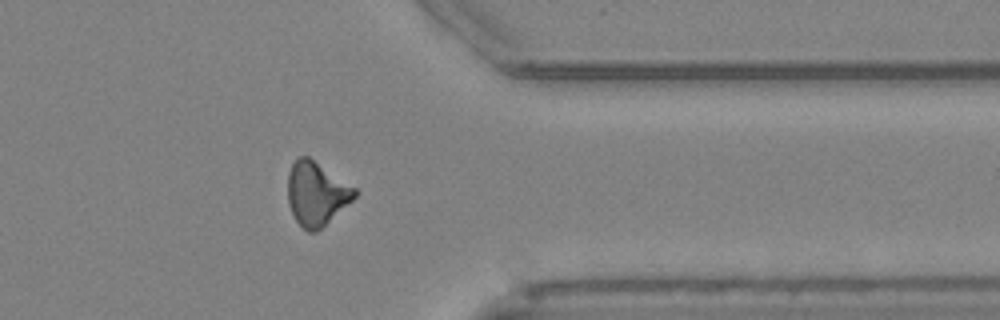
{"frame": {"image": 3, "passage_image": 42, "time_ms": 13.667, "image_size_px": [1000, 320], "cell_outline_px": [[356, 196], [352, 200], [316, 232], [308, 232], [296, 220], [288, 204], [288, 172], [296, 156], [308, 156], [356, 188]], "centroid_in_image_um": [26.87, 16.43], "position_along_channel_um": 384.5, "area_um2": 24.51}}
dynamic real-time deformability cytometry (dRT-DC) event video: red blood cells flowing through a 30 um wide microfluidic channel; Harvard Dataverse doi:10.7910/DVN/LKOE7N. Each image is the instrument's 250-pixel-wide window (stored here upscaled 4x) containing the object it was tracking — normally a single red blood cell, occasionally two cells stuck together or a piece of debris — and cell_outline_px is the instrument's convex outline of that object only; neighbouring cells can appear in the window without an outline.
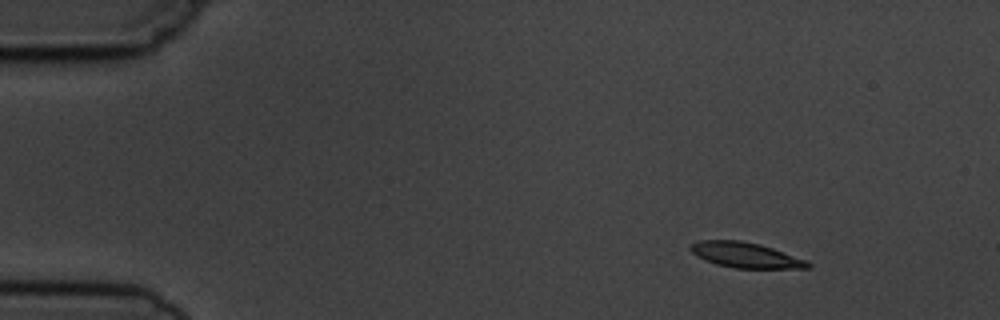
{"species": "common noctule bat (a hibernating species)", "species_latin": "Nyctalus noctula", "temperature_condition": "cold", "stored_images_in_passage": 3, "camera_frame_rate_fps": 3000, "um_per_image_px": 0.085, "animal": {"sex": "male", "body_mass_g": 19.5, "forearm_length_mm": 54.6}, "frame": {"image": 1, "passage_image": 1, "time_ms": 0.0, "image_size_px": [1000, 320], "cell_outline_px": [[812, 268], [736, 268], [716, 264], [704, 260], [696, 256], [688, 248], [692, 244], [700, 240], [740, 240], [760, 244], [808, 260], [812, 264]], "centroid_in_image_um": [63.39, 21.68], "position_along_channel_um": 21.6, "area_um2": 17.4}}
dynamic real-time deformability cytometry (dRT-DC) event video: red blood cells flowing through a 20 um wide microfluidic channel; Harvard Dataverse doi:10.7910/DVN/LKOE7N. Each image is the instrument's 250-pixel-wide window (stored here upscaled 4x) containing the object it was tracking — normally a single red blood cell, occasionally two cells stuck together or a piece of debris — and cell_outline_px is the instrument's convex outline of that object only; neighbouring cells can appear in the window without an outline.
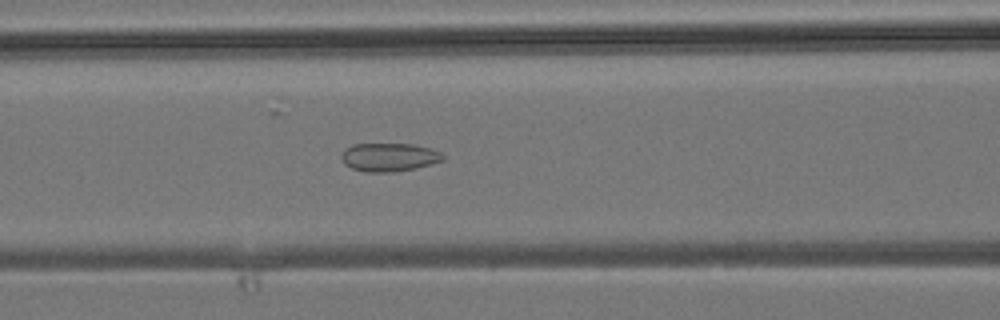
{"species": "common noctule bat (a hibernating species)", "species_latin": "Nyctalus noctula", "temperature_condition": "room temperature", "stored_images_in_passage": 45, "camera_frame_rate_fps": 3000, "um_per_image_px": 0.085, "animal": {"sex": "male", "body_mass_g": 19.2, "forearm_length_mm": 51.8}, "frame": {"image": 1, "passage_image": 18, "time_ms": 5.667, "image_size_px": [1000, 320], "cell_outline_px": [[444, 160], [432, 164], [416, 168], [396, 172], [368, 172], [352, 168], [344, 164], [340, 156], [344, 148], [352, 144], [412, 144], [428, 148], [440, 152], [444, 156]], "centroid_in_image_um": [33.05, 13.36], "position_along_channel_um": 133.6, "area_um2": 16.88}}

********

■ Problem
Quote, word for word and nothing more, every line from the line with "through a 20" to the end of the entries, including both ends; skip any pictures.

■ Solution to this task
dynamic real-time deformability cytometry (dRT-DC) event video: red blood cells flowing through a 20 um wide microfluidic channel; Harvard Dataverse doi:10.7910/DVN/LKOE7N. Each image is the instrument's 250-pixel-wide window (stored here upscaled 4x) containing the object it was tracking — normally a single red blood cell, occasionally two cells stuck together or a piece of debris — and cell_outline_px is the instrument's convex outline of that object only; neighbouring cells can appear in the window without an outline.
{"species": "common noctule bat (a hibernating species)", "species_latin": "Nyctalus noctula", "temperature_condition": "room temperature", "stored_images_in_passage": 45, "camera_frame_rate_fps": 3000, "um_per_image_px": 0.085, "animal": {"sex": "male", "body_mass_g": 19.2, "forearm_length_mm": 51.8}, "frame": {"image": 1, "passage_image": 18, "time_ms": 5.667, "image_size_px": [1000, 320], "cell_outline_px": [[444, 160], [432, 164], [416, 168], [396, 172], [368, 172], [352, 168], [344, 164], [340, 156], [344, 148], [352, 144], [412, 144], [428, 148], [440, 152], [444, 156]], "centroid_in_image_um": [33.05, 13.36], "position_along_channel_um": 133.6, "area_um2": 16.88}}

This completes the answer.